What are the risks of bringing in an outside CEO to run the family business?

Business Leader Post, November 8, 2013

Thomas D. Davidow, Ed.D.

The expertise of the individual’s skill set and his or her years of experience are clearly important assets. Outside experience can bring a different perspective to the business and can provide tremendous value, if that experience and perspective are implemented. The key word here is if. The biggest risk is that the outsider will get pulled into the family dynamic. Family member/managers, like many other professional managers, can disagree on a number of business philosophies, methods, procedures, etc. However, in the family business, those disagreements can take on an additional level of emotion because of the family dynamic that exists beneath the business disagreement.

The outsider, when faced with this dilemma, frequently begins to drift towards agreeing with one family member versus the other.

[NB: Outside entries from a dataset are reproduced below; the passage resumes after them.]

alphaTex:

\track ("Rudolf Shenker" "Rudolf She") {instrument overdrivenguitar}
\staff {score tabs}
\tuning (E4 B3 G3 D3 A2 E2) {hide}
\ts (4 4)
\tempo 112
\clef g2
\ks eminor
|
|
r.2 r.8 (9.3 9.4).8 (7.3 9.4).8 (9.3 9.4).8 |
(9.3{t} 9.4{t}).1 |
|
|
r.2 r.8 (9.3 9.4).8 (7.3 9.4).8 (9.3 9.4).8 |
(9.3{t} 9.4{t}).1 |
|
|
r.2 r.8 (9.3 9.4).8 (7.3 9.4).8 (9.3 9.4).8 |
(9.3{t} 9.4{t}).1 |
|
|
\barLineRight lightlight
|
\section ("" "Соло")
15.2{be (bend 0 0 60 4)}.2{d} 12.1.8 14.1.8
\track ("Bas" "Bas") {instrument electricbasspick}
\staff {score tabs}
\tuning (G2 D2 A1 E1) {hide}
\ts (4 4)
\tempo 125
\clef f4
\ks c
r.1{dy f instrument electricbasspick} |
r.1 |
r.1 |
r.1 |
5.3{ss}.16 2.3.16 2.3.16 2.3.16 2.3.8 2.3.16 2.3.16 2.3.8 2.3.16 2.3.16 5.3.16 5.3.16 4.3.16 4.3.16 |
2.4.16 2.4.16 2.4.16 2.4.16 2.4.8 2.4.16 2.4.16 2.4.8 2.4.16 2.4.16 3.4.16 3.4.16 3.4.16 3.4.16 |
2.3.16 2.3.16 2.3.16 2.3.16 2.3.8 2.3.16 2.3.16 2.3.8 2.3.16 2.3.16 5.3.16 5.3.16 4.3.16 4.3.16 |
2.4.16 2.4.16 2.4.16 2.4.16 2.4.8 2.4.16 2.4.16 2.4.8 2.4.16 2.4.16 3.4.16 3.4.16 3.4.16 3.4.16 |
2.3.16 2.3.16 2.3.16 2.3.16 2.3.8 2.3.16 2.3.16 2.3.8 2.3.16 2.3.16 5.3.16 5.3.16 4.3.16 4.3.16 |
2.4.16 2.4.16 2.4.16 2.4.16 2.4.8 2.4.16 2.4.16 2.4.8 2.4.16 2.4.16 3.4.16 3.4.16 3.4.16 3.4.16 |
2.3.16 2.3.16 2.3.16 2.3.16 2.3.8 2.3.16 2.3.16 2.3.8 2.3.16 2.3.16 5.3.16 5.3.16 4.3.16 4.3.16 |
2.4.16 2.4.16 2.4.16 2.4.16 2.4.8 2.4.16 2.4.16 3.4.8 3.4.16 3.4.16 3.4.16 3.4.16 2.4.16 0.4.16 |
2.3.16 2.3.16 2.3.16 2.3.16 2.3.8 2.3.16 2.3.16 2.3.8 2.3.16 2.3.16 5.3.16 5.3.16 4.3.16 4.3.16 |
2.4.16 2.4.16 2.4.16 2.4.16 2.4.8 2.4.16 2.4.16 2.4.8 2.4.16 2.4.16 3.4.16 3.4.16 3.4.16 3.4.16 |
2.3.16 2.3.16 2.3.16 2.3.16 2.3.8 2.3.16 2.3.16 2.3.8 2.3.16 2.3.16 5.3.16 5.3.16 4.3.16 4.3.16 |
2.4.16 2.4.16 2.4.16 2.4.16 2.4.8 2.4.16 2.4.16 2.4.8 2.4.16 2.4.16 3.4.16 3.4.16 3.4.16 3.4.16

S/he may drift towards the one s/he is most comfortable with, or who s/he perceives has the most influence or who s/he agrees with more often than not. Having lost a neutral perception, the outsider can then move from making sound business judgments to favoring one family member and excluding the other, thereby escalating family conflict and bringing the business into a risky situation.

Be careful. It is your responsibility to inform the outsider of underlying family issues and to have ongoing meetings and communication about those issues in order to clear the air continually. Absent that, everybody loses, including the outsider.